South Front further detailed instances of documented ISIS and al-Qaeda possession of the FN-6 system in Iraq, Syria, and Lebanon - and concluded (like innumerable other reports) that it was only a matter of time before ISIS and other terror groups would become the main beneficiaries of the bulk of advanced missile systems which were being handed out in Syria. The New York Times as early as 2013, for example, reported Qatar's sending MANPADS into Syria and discussed the likelihood of these going straight to Al-Qaeda. The report bluntly stated, "The missiles, American officials warned, could one day be used by terrorist groups, some of them affiliated with Al Qaeda, to shoot down civilian aircraft."

Meanwhile, hawks in Congress have at various times over the course of the 6-year long war argued for openly supplying so-called "moderate" opposition factions in Syria with US made Stinger missiles. Though it's unknown for sure whether US sourced Stingers ever made it to Syria as part of the CIA's covert program, sporadic reports of Stingers in the hands of anti-Assad fighters have surfaced over the years. 

But the threat of such weapons taking out civilian passenger jets is very real, as history proves. The US Department of State counted that 40 civilian aircraft have been hit by MANPADS since the 1970s, which includes the complete downing of 28 civilian airliners resulting in over 800 fatalities. The State Department's official report on MANPADS and civilian aircraft provides the following partial list of attacks on civilian aviation:

  • March 12, 1975: A Douglas C-54D-5-DC passenger airliner, operated by Air Vietnam, crashed into Vietnamese territory after being hit by a MANPADS. All six crew members and 20 passengers were killed in the crash.
  • September 3, 1978: An Air Rhodesia Vickers 782D Viscount passenger airliner crash landed after being hit by a MANPADS fired by forces from the Zimbabwe Peoples Revolution Army. Four crew members and 34 of the 56 passengers were killed in the crash.
  • December 19, 1988: Two Douglas DC-7 spray aircraft en route from Senegal to Morocco, chartered by the U.S. Agency for International Development to eradicate locusts, were struck by MANPADS fired by POLISARIO militants in the Western Sahara. One DC-7 crashed killing all 5 crew members. The other DC-7 landed safely in Morocco.
  • September 22, 1993: A Tupolev 154B aircraft operated by Transair Georgia was shot down by Abkhazian separatist forces, crashed onto the runway and caught fire, killing 108.
  • April 6, 1994: A Dassault Mystère-Falcon 50 executive jet carrying the Presidents of Rwanda and Burundi and its French flight crew was shot down over Kigali, killing all aboard and sparking massive ethnic violence and regional conflict.
  • October 10, 1998: A Boeing 727-30 Lignes Aeriennes Congolaises airliner was downed over the Democratic Republic of the Congo jungle by Tutsi militia, killing 41.
  • December 26, 1998: A United Nations-chartered Lockheed C-130 Hercules transport was shot down over Angola by UNITA forces, killing 14.
  • January 2, 1999: A United Nations Lockheed L-100-30 Hercules transport was shot down by UNITA forces in Angola, killing 9.
  • November 28, 2002: Terrorists fired two MANPADS at an Arkia Airlines Boeing 757-3E7 with 271 passengers and crew as it took off from Mombasa, Kenya. Both missiles missed.
  • November 22, 2003: A DHL Airbus A300B4-203F cargo jet transporting mail in Iraq was struck and damaged by a MANPADS. Though hit in the left fuel tank, the plane was able to return to the Baghdad airport and land safely.
  • March 23, 2007: A Transaviaexport Ilyushin 76TD cargo plane was shot down over Mogadishu, Somalia, killing the entire crew of 11.
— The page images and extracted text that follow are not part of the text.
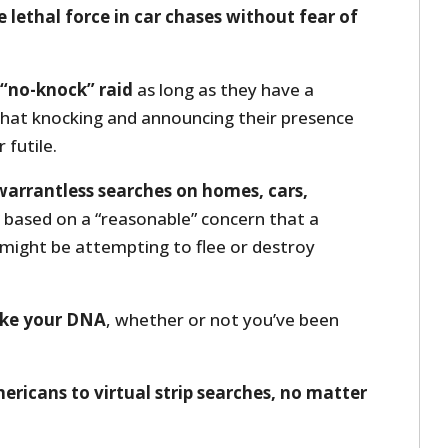
e lethal force in car chases without fear of
 “no-knock” raid
as long as they have a
that knocking and announcing their presence
futile.
 warrantless searches on homes, cars,
based on a “reasonable” concern that a
 might be attempting to flee or destroy
take your DNA
, whether or not you’ve been
ericans to virtual strip searches, no matter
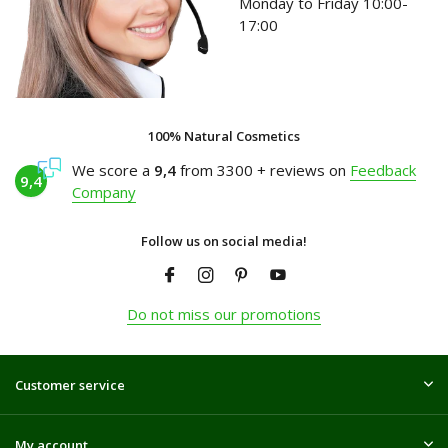
Monday to Friday 10:00-
17:00
100% Natural Cosmetics
We score a
9,4
from 3300 + reviews on
Feedback
9,4
Company
Follow us on social media!
Do not miss our promotions
Customer service
My account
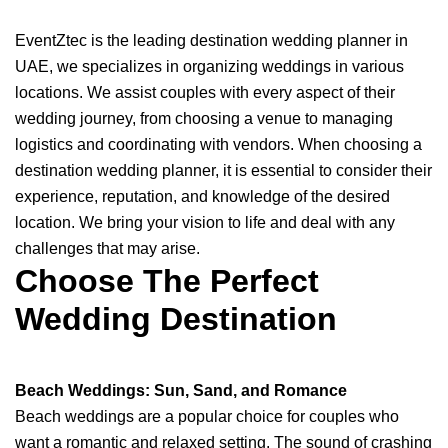
EventZtec is the leading destination wedding planner in
UAE, we specializes in organizing weddings in various
locations. We assist couples with every aspect of their
wedding journey, from choosing a venue to managing
logistics and coordinating with vendors. When choosing a
destination wedding planner, it is essential to consider their
experience, reputation, and knowledge of the desired
location. We bring your vision to life and deal with any
challenges that may arise.
Choose The Perfect
Wedding Destination
Beach Weddings: Sun, Sand, and Romance
Beach weddings are a popular choice for couples who
want a romantic and relaxed setting. The sound of crashing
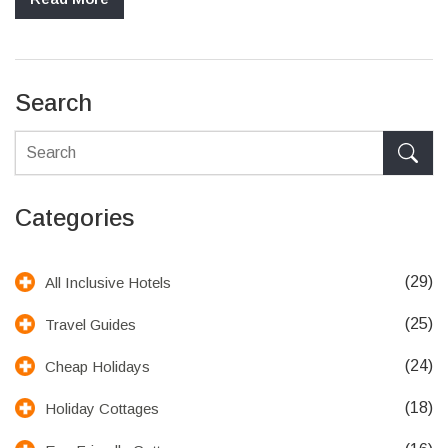
Search
Categories
(29)
All Inclusive Hotels
(25)
Travel Guides
(24)
Cheap Holidays
(18)
Holiday Cottages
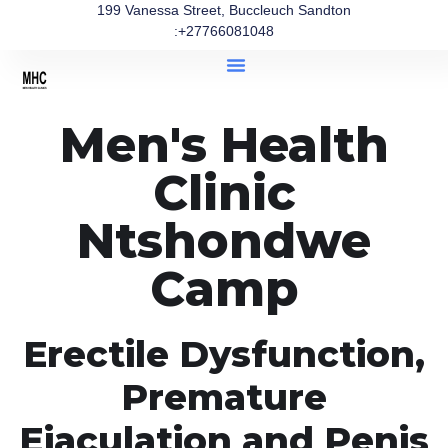
199 Vanessa Street, Buccleuch Sandton
:+27766081048
Men's Health
Clinic
Ntshondwe
Camp
Erectile Dysfunction,
Premature
Ejaculation and Penis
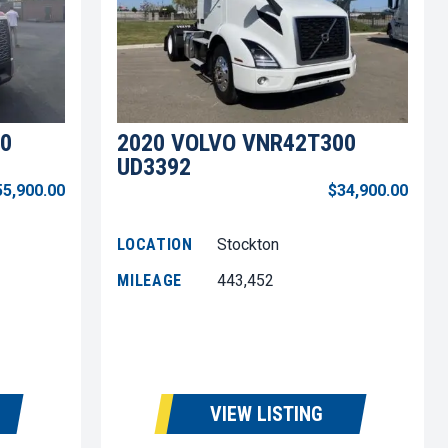
0
2020 VOLVO VNR42T300
UD3392
55,900.00
$34,900.00
LOCATION
Stockton
MILEAGE
443,452
VIEW LISTING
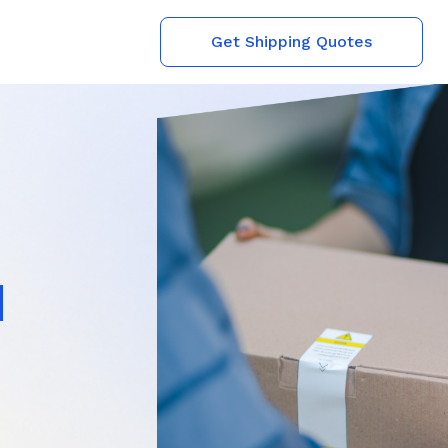
Get Shipping Quotes
l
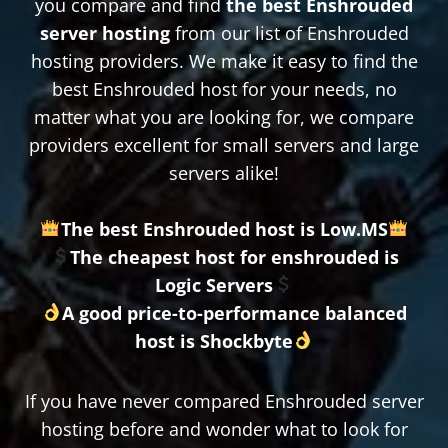
you compare and find
the best Enshrouded
server hosting
from our list of Enshrouded
hosting providers. We make it easy to find the
best Enshrouded host for your needs, no
matter what you are looking for, we compare
providers excellent for small servers and large
servers alike!
The best Enshrouded host is Low.MS
The cheapest host for enshrouded is
Logic Servers
A good price-to-performance balanced
host is Shockbyte
If you have never compared Enshrouded server
hosting before and wonder what to look for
With the Lebanese Army's alarming announcement that it has recovered MANPADS previously in the possession of ISIS, and with such dangerous weapons systems remaining ubiquitous in rebel-held parts of Syria, we hesitate to ponder the nightmarish scenario: is it only a matter of time before ISIS downs a civilian passenger jet?

International weapons inspectors should be allowed access to the recovered ISIS stockpile and weapons should be traced to their sources and countries of origin. As has been effectively demonstrated a number of times before, it is very possible to obtain definitive answers concerning how these missiles made it into the hands of ISIS in the first place.